As I walked I thought back to my chat with Mira Mira and how she said the older guy with the eye patch was a cop. Maybe there was an angle in that, but intuition didn’t usually stand up under scrutiny. It had been my experience that people who insisted they knew things for sure didn’t necessarily know shit. I don’t care if every one of the tattoo artist’s relatives was a cop. Just because a man is a chef doesn’t mean his kid can cook.

I thought about how much money was involved in arranging for the audition ads, for paying the kid and fixing him up to look just like Patrick. I thought about what it had cost to fly around the country for the auditions and to have arranged for the roses and the dramatics at Jack’s grave. I estimated it had cost between ten and thirty grand, maybe a little bit more, to stage this little charade. A nice chunk of change, yes, but not big money. Any regular schmo, if he was motivated enough, could come up with that kind of scratch, so the money was another dead end. It all led back to the motivation. In the end, it was the only way I could figure to come at this. There was someone out there who wanted to hurt me and wanted to use my family to do it.

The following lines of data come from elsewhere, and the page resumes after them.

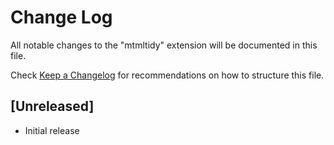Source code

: # Change Log

All notable changes to the "mtmltidy" extension will be documented in this file.

Check [Keep a Changelog](http://keepachangelog.com/) for recommendations on how to structure this file.

## [Unreleased]

- Initial release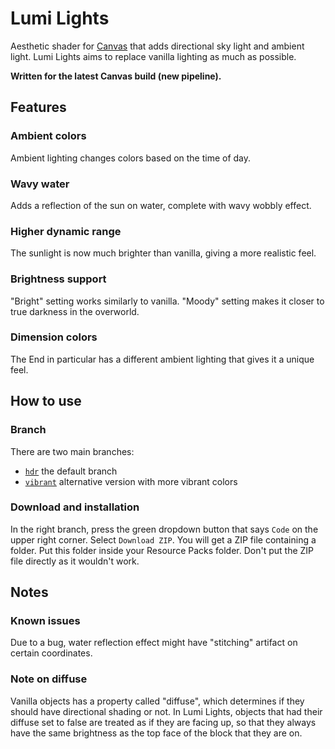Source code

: # Lumi Lights
Aesthetic shader for [Canvas](https://github.com/grondag/canvas) that adds directional sky light and ambient light. Lumi Lights aims to replace vanilla lighting as much as possible.

**Written for the latest Canvas build (new pipeline).**

## Features

### Ambient colors
Ambient lighting changes colors based on the time of day.

### Wavy water
Adds a reflection of the sun on water, complete with wavy wobbly effect.

### Higher dynamic range
The sunlight is now much brighter than vanilla, giving a more realistic feel.

### Brightness support
"Bright" setting works similarly to vanilla. "Moody" setting makes it closer to true darkness in the overworld.

### Dimension colors
The End in particular has a different ambient lighting that gives it a unique feel.

## How to use

### Branch

There are two main branches:
- [`hdr`](../../tree/hdr) the default branch
- [`vibrant`](../../tree/vibrant) alternative version with more vibrant colors

### Download and installation

In the right branch, press the green dropdown button that says `Code` on the upper right corner. Select `Download ZIP`. You will get a ZIP file containing a folder. Put this folder inside your Resource Packs folder. Don't put the ZIP file directly as it wouldn't work.

## Notes

### Known issues
Due to a bug, water reflection effect might have "stitching" artifact on certain coordinates.

### Note on diffuse
Vanilla objects has a property called "diffuse", which determines if they should have directional shading or not. In Lumi Lights, objects that had their diffuse set to false are treated as if they are facing up, so that they always have the same brightness as the top face of the block that they are on.

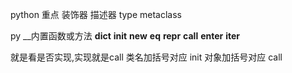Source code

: python 重点
装饰器
描述器
type
metaclass


py __内置函数或方法
__dict__
__init__
__new__
__eq__
__repr__
__call__
__enter__
__iter__


 就是看是否实现,实现就是call
类名加括号对应 init
对象加括号对应 call

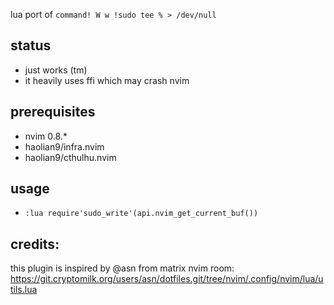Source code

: lua port of `command! W w !sudo tee % > /dev/null`


## status
* just works (tm)
* it heavily uses ffi which may crash nvim

## prerequisites
* nvim 0.8.*
* haolian9/infra.nvim
* haolian9/cthulhu.nvim

## usage
* `:lua require'sudo_write'(api.nvim_get_current_buf())`

## credits:
this plugin is inspired by @asn from matrix nvim room: https://git.cryptomilk.org/users/asn/dotfiles.git/tree/nvim/.config/nvim/lua/utils.lua
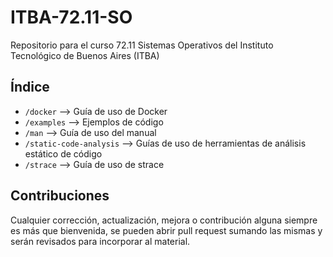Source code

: # ITBA-72.11-SO
Repositorio para el curso 72.11 Sistemas Operativos del Instituto Tecnológico de Buenos Aires (ITBA)

## Índice

* `/docker` --> Guía de uso de Docker
* `/examples` --> Ejemplos de código
* `/man` --> Guía de uso del manual
* `/static-code-analysis` --> Guías de uso de herramientas de análisis estático de código
* `/strace` --> Guía de uso de strace


## Contribuciones
Cualquier corrección, actualización, mejora o contribución alguna siempre es más que bienvenida, se pueden abrir pull request sumando las mismas y serán revisados para incorporar al material.
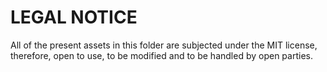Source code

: # LEGAL NOTICE

All of the present assets in this folder are subjected under the MIT license,
therefore, open to use, to be modified and to be handled by open parties.


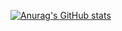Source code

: [![Anurag's GitHub stats](https://github-readme-stats.vercel.app/api?username=greptail)](https://github.com/greptail/github-readme-stats)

For now, I had to go back to stumbling around in the dark, to interviewing everyone I could think of who might have a reason to want to hurt me.

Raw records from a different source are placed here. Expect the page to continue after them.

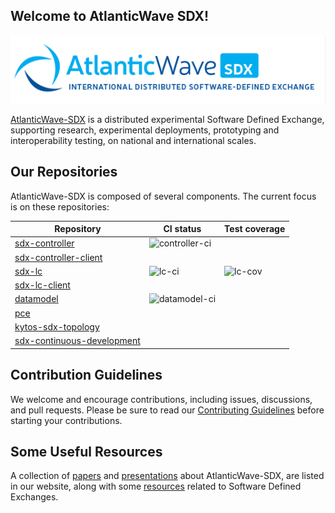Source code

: ## Welcome to AtlanticWave SDX!

![AtlanticWave-SDX logo](/images/AtlanticWave.png)

[AtlanticWave-SDX][aw-sdx] is a distributed experimental Software Defined
Exchange, supporting research, experimental deployments, prototyping
and interoperability testing, on national and international scales.

## Our Repositories

AtlanticWave-SDX is composed of several components. The current focus
is on these repositories:

| Repository                                 | CI status        | Test coverage         |
|--------------------------------------------|------------------|-----------------------|
| [sdx-controller][controller]               | ![controller-ci] |                       |
| [sdx-controller-client][controller-client] |                  |                       |
| [sdx-lc][lc]                               | ![lc-ci]         | ![lc-cov][lc-cov-url] |
| [sdx-lc-client][lc-client]                 |                  |                       |
| [datamodel][datamodel]                     | ![datamodel-ci]  |                       |
| [pce][pce]                                 |                  |                       |
| [kytos-sdx-topology][topology]             |                  |                       |
| [sdx-continuous-development][cd]           |                  |                       |

## Contribution Guidelines

We welcome and encourage contributions, including issues, discussions,
and pull requests.  Please be sure to read our [Contributing
Guidelines](/profile/CONTRIBUTING.md) before starting your
contributions.

## Some Useful Resources

A collection of [papers][papers] and [presentations][presentations]
about AtlanticWave-SDX, are listed in our website, along with some
[resources][resources] related to Software Defined Exchanges.

<!-- References -->

[aw-sdx]: https://www.atlanticwave-sdx.net/ (AtlanticWave-SDX Website)
[papers]: https://www.atlanticwave-sdx.net/?page_id=267
[presentations]: https://www.atlanticwave-sdx.net/?page_id=309
[resources]: https://www.atlanticwave-sdx.net/?page_id=369

[controller]: https://github.com/atlanticwave-sdx/sdx-controller
[controller-ci]: https://github.com/atlanticwave-sdx/sdx-controller/actions/workflows/test.yml/badge.svg

<!-- [![Test](https://github.com/atlanticwave-sdx/sdx-controller/actions/workflows/test.yml/badge.svg)](https://github.com/atlanticwave-sdx/sdx-controller/actions/workflows/test.yml) -->

[controller-client]: https://github.com/atlanticwave-sdx/sdx-controller-client

[lc]: https://github.com/atlanticwave-sdx/sdx-lc
[lc-ci]: https://github.com/atlanticwave-sdx/sdx-lc/actions/workflows/test.yml/badge.svg
<!-- [![Test](https://github.com/atlanticwave-sdx/sdx-lc/actions/workflows/test.yml/badge.svg)](https://github.com/atlanticwave-sdx/sdx-lc/actions/workflows/test.yml) -->
[lc-cov]: https://coveralls.io/repos/github/atlanticwave-sdx/sdx-lc/badge.svg
[lc-cov-url]: https://coveralls.io/github/atlanticwave-sdx/sdx-lc?branch=main
<!-- [![Coverage Status](https://coveralls.io/repos/github/atlanticwave-sdx/sdx-lc/badge.svg?branch=main)](https://coveralls.io/github/atlanticwave-sdx/sdx-lc?branch=main) -->


[lc-client]: https://github.com/atlanticwave-sdx/sdx-lc-client

[datamodel]: https://github.com/atlanticwave-sdx/datamodel
[datamodel-ci]: https://github.com/atlanticwave-sdx/datamodel/actions/workflows/test.yml/badge.svg

<!-- [![Test](https://github.com/atlanticwave-sdx/datamodel/actions/workflows/test.yml/badge.svg)](https://github.com/atlanticwave-sdx/datamodel/actions/workflows/test.yml) -->

[pce]: https://github.com/atlanticwave-sdx/pce
[topology]: https://github.com/atlanticwave-sdx/kytos-sdx-topology
[cd]: https://github.com/atlanticwave-sdx/sdx-continuous-development

<!--

## Contacting Us

TODO: List project contacts and/or communication channels.

## Security

TODO: How to report any security issues?

-->
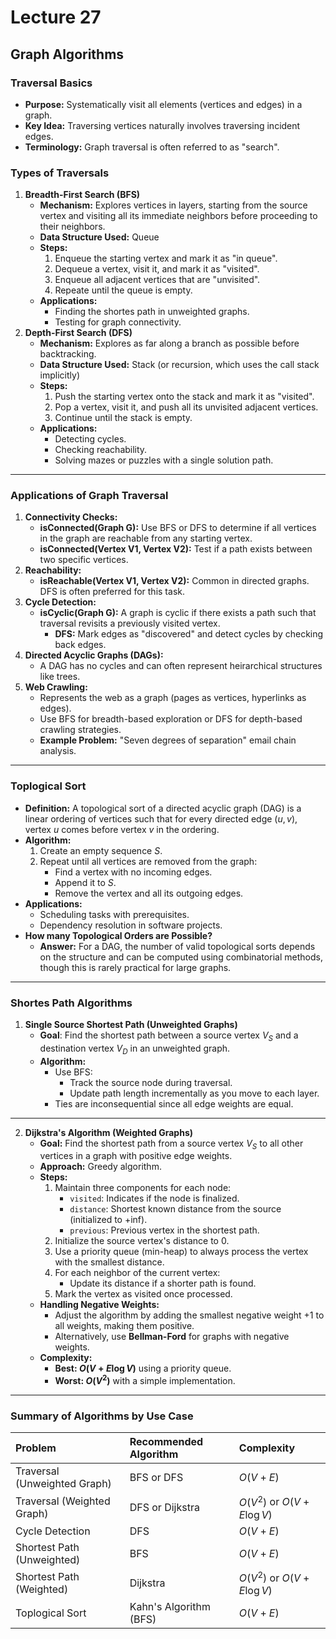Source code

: # Lecture 27
## Graph Algorithms 
### Traversal Basics
- **Purpose:** Systematically visit all elements (vertices and edges) in a graph.
- **Key Idea:** Traversing vertices naturally involves traversing incident edges.
- **Terminology:** Graph traversal is often referred to as "search".

### Types of Traversals
1. **Breadth-First Search (BFS)**
    - **Mechanism:** Explores vertices in layers, starting from the source vertex and visiting all its immediate neighbors before proceeding to their neighbors.
    - **Data Structure Used:** Queue
    - **Steps:**
        1. Enqueue the starting vertex and mark it as "in queue".
        2. Dequeue a vertex, visit it, and mark it as "visited".
        3. Enqueue all adjacent vertices that are "unvisited".
        4. Repeate until the queue is empty.
    - **Applications:**
        - Finding the shortes path in unweighted graphs.
        - Testing for graph connectivity.
2. **Depth-First Search (DFS)**
    - **Mechanism:** Explores as far along a branch as possible before backtracking.
    - **Data Structure Used:** Stack (or recursion, which uses the call stack implicitly)
    - **Steps:**
        1. Push the starting vertex onto the stack and mark it as "visited".
        2. Pop a vertex, visit it, and push all its unvisited adjacent vertices.
        3. Continue until the stack is empty.
    - **Applications:**
        - Detecting cycles.
        - Checking reachability.
        - Solving mazes or puzzles with a single solution path.

---

### Applications of Graph Traversal
1. **Connectivity Checks:**
    - **isConnected(Graph G):** Use BFS or DFS to determine if all vertices in the graph are reachable from any starting vertex.
    - **isConnected(Vertex V1, Vertex V2):** Test if a path exists between two specific vertices.
2. **Reachability:**
    - **isReachable(Vertex V1, Vertex V2):** Common in directed graphs. DFS is often preferred for this task.
3. **Cycle Detection:**
    - **isCyclic(Graph G):** A graph is cyclic if there exists a path such that traversal revisits a previously visited vertex.
        - **DFS:** Mark edges as "discovered" and detect cycles by checking back edges.
4. **Directed Acyclic Graphs (DAGs):**
    - A DAG has no cycles and can often represent heirarchical structures like trees.
5. **Web Crawling:**
    - Represents the web as a graph (pages as vertices, hyperlinks as edges).
    - Use BFS for breadth-based exploration or DFS for depth-based crawling strategies.
    - **Example Problem:** "Seven degrees of separation" email chain analysis.

---

### Toplogical Sort
- **Definition:** A topological sort of a directed acyclic graph (DAG) is a linear ordering of vertices such that for every directed edge ($u, v$), vertex $u$ comes before vertex $v$ in the ordering.
- **Algorithm:**
    1. Create an empty sequence $S$.
    2. Repeat until all vertices are removed from the graph:
        - Find a vertex with no incoming edges.
        - Append it to $S$.
        - Remove the vertex and all its outgoing edges.
- **Applications:**
    - Scheduling tasks with prerequisites.
    - Dependency resolution in software projects.
- **How many Topological Orders are Possible?**
    - **Answer:** For a DAG, the number of valid topological sorts depends on the structure and can be computed using combinatorial methods, though this is rarely practical for large graphs.

---

### Shortes Path Algorithms
1. **Single Source Shortest Path (Unweighted Graphs)**
    - **Goal**: Find the shortest path between a source vertex $V_S$ and a destination vertex $V_D$ in an unweighted graph.
    - **Algorithm:**
        - Use BFS:
            - Track the source node during traversal.
            - Update path length incrementally as you move to each layer.
        - Ties are inconsequential since all edge weights are equal.

---

2. **Dijkstra's Algorithm (Weighted Graphs)**
    - **Goal:** Find the shortest path from a source vertex $V_S$ to all other vertices in a graph with positive edge weights.
    - **Approach:** Greedy algorithm.
    - **Steps:**
        1. Maintain three components for each node:
            - `visited`: Indicates if the node is finalized.
            - `distance`: Shortest known distance from the source (initialized to +inf).
            - `previous`: Previous vertex in the shortest path.
        2. Initialize the source vertex's distance to 0.
        3. Use a priority queue (min-heap) to always process the vertex with the smallest distance.
        4. For each neighbor of the current vertex:
            - Update its distance if a shorter path is found.
        5. Mark the vertex as visited once processed.
    - **Handling Negative Weights:**
        - Adjust the algorithm by adding the smallest negative weight +1 to all weights, making them positive.
        - Alternatively, use **Bellman-Ford** for graphs with negative weights.
    - **Complexity:**
        - **Best: $O(V + E\log V)$** using a priority queue.
        - **Worst: $O(V^2)$** with a simple implementation.

---

### Summary of Algorithms by Use Case
| Problem | Recommended Algorithm | Complexity
| :- | :- | :-
| Traversal (Unweighted Graph) | BFS or DFS | $O(V+E)$
| Traversal (Weighted Graph) | DFS or Dijkstra | $O(V^2)$ or $O(V+E\log V)$
| Cycle Detection | DFS | $O(V+E)$
| Shortest Path (Unweighted) | BFS | $O(V+E)$
| Shortest Path (Weighted) | Dijkstra | $O(V^2)$ or $O(V+E\log V)$
| Toplogical Sort | Kahn's Algorithm (BFS) | $O(V+E)$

It was no wonder that Devo’d had trouble tracking down Judas Wannsee. First off, the name was an obvious alias, a construct of the most hated Jew in history, Judas Iscariot, and of the Wannsee Conference at which the Nazis worked out the details for the Final Solution. Headquartered in the Catskill Mountains, his cult, the Yellow Stars, rejected the concept of assimilation and believed that the only way to avoid Jewish self-hatred was to announce your Jewishness to the world, to brand yourself a Jew, and to avoid the false comforts of fitting in. Most of the members did this by wearing the eponymous yellow star on their clothing to mark themselves as the Nazis had marked the Jews of Europe. Some went so far as to shave their heads and don the striped pajamas of those herded into concentration camps. In a few extreme cases, they had numbers tattooed on their forearms and ate a meager diet of stale black bread and potato soup.

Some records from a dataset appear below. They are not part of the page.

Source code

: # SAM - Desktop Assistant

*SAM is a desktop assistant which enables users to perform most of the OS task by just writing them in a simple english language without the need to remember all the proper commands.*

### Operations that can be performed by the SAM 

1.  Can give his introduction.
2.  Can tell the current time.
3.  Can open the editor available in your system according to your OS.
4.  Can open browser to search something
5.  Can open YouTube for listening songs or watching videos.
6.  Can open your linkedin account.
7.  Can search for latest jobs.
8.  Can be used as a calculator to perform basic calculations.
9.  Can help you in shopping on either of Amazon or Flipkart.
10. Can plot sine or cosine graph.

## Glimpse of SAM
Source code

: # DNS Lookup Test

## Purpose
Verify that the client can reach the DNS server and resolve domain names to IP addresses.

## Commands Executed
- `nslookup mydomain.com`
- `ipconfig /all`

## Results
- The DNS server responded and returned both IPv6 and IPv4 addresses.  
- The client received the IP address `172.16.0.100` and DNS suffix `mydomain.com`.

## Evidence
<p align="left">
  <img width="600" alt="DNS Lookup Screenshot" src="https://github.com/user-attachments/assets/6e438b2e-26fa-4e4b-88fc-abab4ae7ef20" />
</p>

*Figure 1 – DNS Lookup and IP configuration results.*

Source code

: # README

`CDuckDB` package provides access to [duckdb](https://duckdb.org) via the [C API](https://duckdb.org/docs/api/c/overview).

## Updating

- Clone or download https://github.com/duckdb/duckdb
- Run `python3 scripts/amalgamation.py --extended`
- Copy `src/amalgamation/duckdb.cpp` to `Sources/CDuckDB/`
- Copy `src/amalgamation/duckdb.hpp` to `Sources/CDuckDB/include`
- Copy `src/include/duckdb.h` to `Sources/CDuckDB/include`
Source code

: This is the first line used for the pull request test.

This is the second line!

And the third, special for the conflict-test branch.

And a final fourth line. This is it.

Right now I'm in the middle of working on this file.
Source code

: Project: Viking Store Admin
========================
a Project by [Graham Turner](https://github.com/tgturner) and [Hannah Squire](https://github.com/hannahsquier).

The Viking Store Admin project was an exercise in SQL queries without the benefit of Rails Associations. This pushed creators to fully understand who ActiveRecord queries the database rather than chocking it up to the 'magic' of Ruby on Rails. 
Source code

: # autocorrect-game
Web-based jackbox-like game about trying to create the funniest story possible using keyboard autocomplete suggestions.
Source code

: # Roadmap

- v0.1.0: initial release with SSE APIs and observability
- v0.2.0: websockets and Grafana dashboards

If Karen Rosen had sought refuge from any other group, cult, or religion, Judas Wannsee and I might never have crossed paths. Karen was one of the three girls from my high school who had allegedly perished in a Catskill Mountain hotel fire in the summer of 1965, so you can imagine my response when her lunatic older brother Arthur came to me in 1981 claiming not only that the fire was no accident, but intimating that one of the dead girls wasn’t dead at all. As it happened, he was right on both counts. Not only had his sister survived the fire, she started it. Exhausted from guilt and years of hiding, she found her way back to the Catskills and joined the Yellow Stars. Why she joined them is hard to say. Maybe she thought she could fashion her own murderous self-loathing into something that could be exorcised by slapping on the yellow Juden star. Maybe it was proximity to the scene of the original crime. By the time I found Karen Rosen at the Yellow Star compound and got to discuss it with her, liver cancer had since rendered her more dead than alive. When we spoke, she wanted from me something not in my heart to deliver: forgiveness.

Years later, I read an interview with Wannsee in a magazine. Although he gave no specifics, he discussed the issue of giving refuge and how the sins of those he had harbored over the years had come to weigh heavily upon him. Yeah, tell me about it. Shortly after the interview appeared, buzz over the group faded. Then the Yellow Stars went the way of their buzz. It was a stretch, I know, but I wondered even then if he blamed me for pulling the first stone from the foundation upon which his little semi-secular temple had rested. Back then, it hadn’t interested me enough to bother tracking him down. It did now.